***** Extracted text *****

Dinner for Kaylin's Parents: Turkey and Artichoke Stuffed Shells with Arrabbiata Sauce

Uncle Tim and Aunt Jess have a new niece!

We are very excited to welcome the littlest Ogilvie!  Tim’s brother Doug and our sister-in-law Julina are the proud parents of Kaylin Ruth Ogilvie, born on March 27th.  (Our first niece Rebecca Grace Jewell was born to my brother and sister-in-law over the summer.)

We visited Kaylin and her parents last night to wish Doug a belated happy birthday and to welcome Kaylin home from the hospital.  Figuring that the new parents weren’t up for entertaining, we brought dinner.  Because I was cooking up in the Berkshres and we were driving to Westchester, I figured a baked pasta dish would travel well.  I actually saw this baked shells recipe on an episode of Everyday Italian a couple of years ago.  Coincidentally, Giada was cooking for her sister who had a new baby.

***** Provided data *****

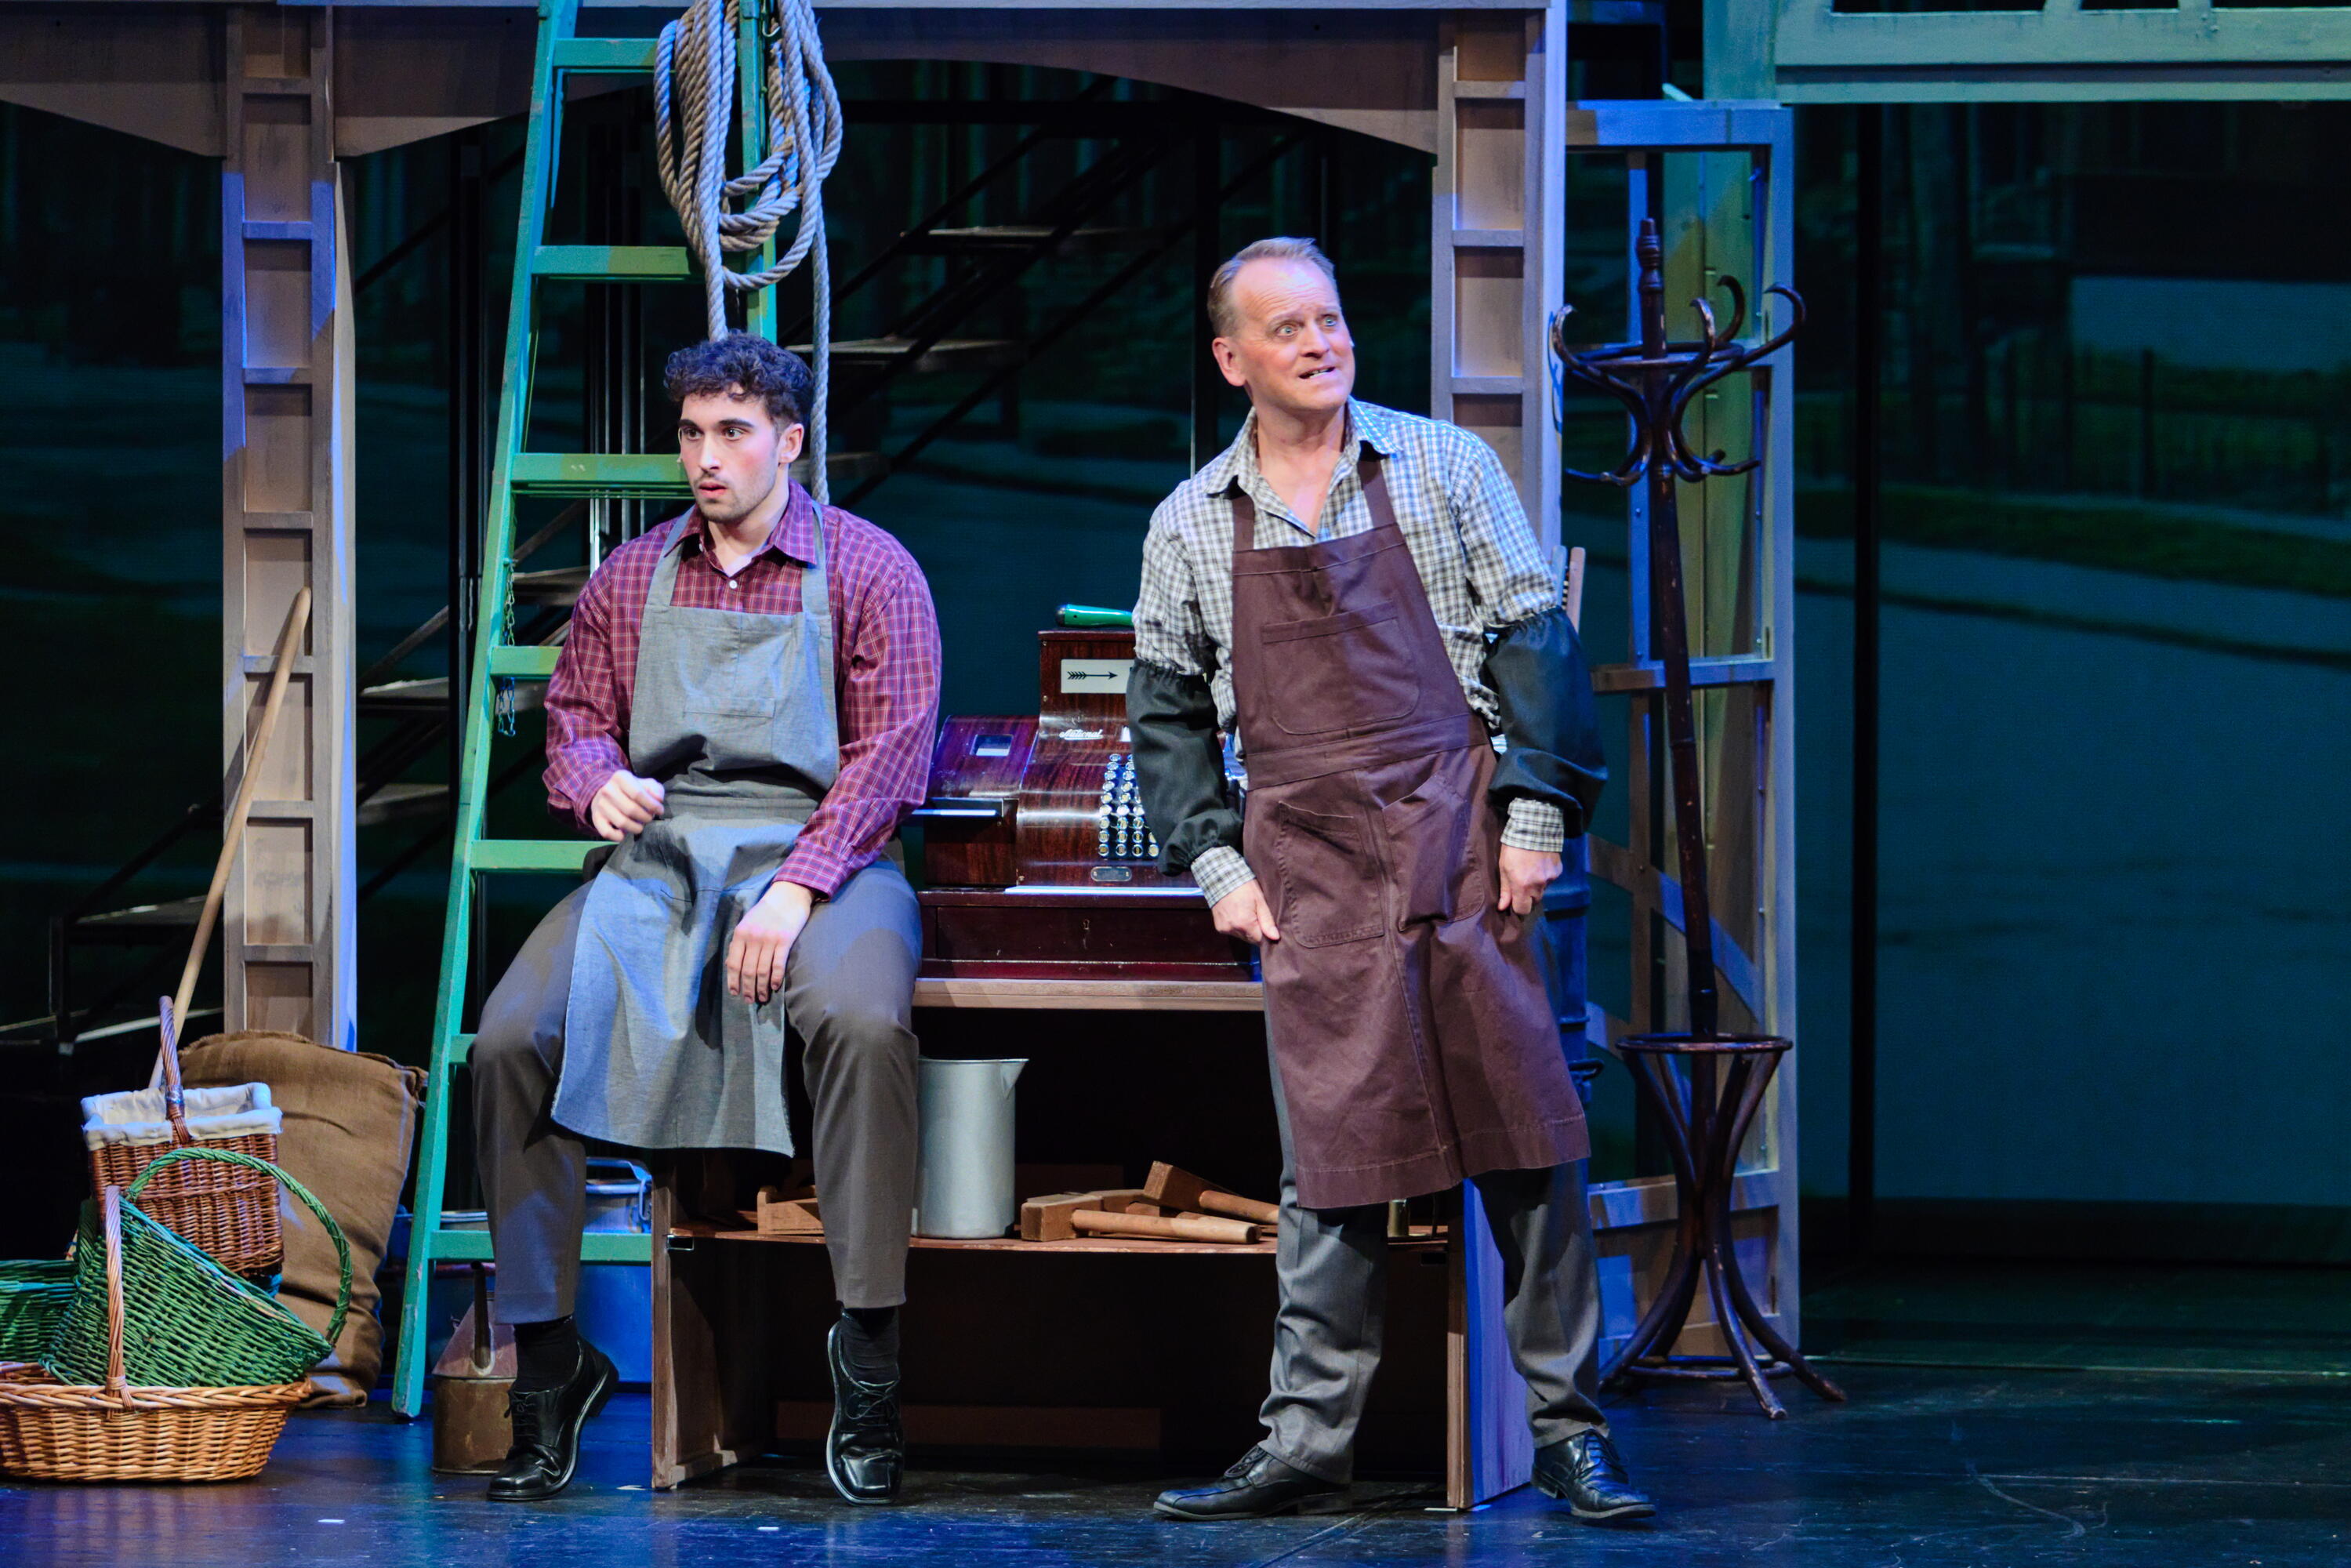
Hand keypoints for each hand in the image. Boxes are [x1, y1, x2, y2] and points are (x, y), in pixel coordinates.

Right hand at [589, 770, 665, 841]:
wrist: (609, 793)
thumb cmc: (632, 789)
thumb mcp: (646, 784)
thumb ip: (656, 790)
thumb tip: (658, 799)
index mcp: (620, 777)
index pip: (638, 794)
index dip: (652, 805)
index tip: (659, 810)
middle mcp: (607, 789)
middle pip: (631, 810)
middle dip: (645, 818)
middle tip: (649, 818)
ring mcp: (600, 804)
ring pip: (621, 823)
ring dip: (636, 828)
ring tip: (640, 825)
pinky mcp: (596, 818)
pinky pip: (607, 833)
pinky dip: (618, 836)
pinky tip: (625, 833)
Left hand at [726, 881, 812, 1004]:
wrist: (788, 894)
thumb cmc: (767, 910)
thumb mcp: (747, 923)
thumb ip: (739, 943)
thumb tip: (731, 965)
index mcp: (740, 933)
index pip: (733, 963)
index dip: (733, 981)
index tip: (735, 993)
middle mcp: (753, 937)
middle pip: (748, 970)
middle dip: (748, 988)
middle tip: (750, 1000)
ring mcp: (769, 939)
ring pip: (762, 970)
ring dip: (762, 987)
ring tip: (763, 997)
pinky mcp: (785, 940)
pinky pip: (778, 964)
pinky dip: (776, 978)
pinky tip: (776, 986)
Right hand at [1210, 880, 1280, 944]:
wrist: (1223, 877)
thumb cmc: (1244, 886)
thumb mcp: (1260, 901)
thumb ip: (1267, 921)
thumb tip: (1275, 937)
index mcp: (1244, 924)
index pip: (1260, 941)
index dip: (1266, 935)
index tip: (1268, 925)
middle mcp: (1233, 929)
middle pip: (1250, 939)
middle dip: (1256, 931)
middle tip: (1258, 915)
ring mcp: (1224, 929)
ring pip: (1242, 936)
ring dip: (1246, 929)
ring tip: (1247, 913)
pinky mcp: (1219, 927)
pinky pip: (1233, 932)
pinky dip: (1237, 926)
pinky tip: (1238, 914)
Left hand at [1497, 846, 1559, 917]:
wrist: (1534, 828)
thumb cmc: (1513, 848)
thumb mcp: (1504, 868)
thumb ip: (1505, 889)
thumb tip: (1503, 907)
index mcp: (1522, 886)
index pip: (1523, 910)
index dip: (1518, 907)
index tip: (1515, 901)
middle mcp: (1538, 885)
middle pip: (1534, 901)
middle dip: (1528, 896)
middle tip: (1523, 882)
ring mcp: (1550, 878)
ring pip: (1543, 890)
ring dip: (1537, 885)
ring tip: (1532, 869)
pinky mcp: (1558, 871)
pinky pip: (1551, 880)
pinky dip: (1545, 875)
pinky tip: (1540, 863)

*****

◆ List of tasks
a) Extract the part of the stuffed shells post that starts at "We are very" and ends at "a new baby.".
b) Name every person the stuffed shells post mentions by name.
This data stands apart from the stuffed shells post.

◆ Answer list
a)
We are very excited to welcome the littlest Ogilvie!  Tim’s brother Doug and our sister-in-law Julina are the proud parents of Kaylin Ruth Ogilvie, born on March 27th.  (Our first niece Rebecca Grace Jewell was born to my brother and sister-in-law over the summer.)

We visited Kaylin and her parents last night to wish Doug a belated happy birthday and to welcome Kaylin home from the hospital.  Figuring that the new parents weren’t up for entertaining, we brought dinner.  Because I was cooking up in the Berkshres and we were driving to Westchester, I figured a baked pasta dish would travel well.  I actually saw this baked shells recipe on an episode of Everyday Italian a couple of years ago.  Coincidentally, Giada was cooking for her sister who had a new baby.

b)
Tim
Jess
Doug
Julina
Kaylin Ruth Ogilvie
Rebecca Grace Jewell
Giada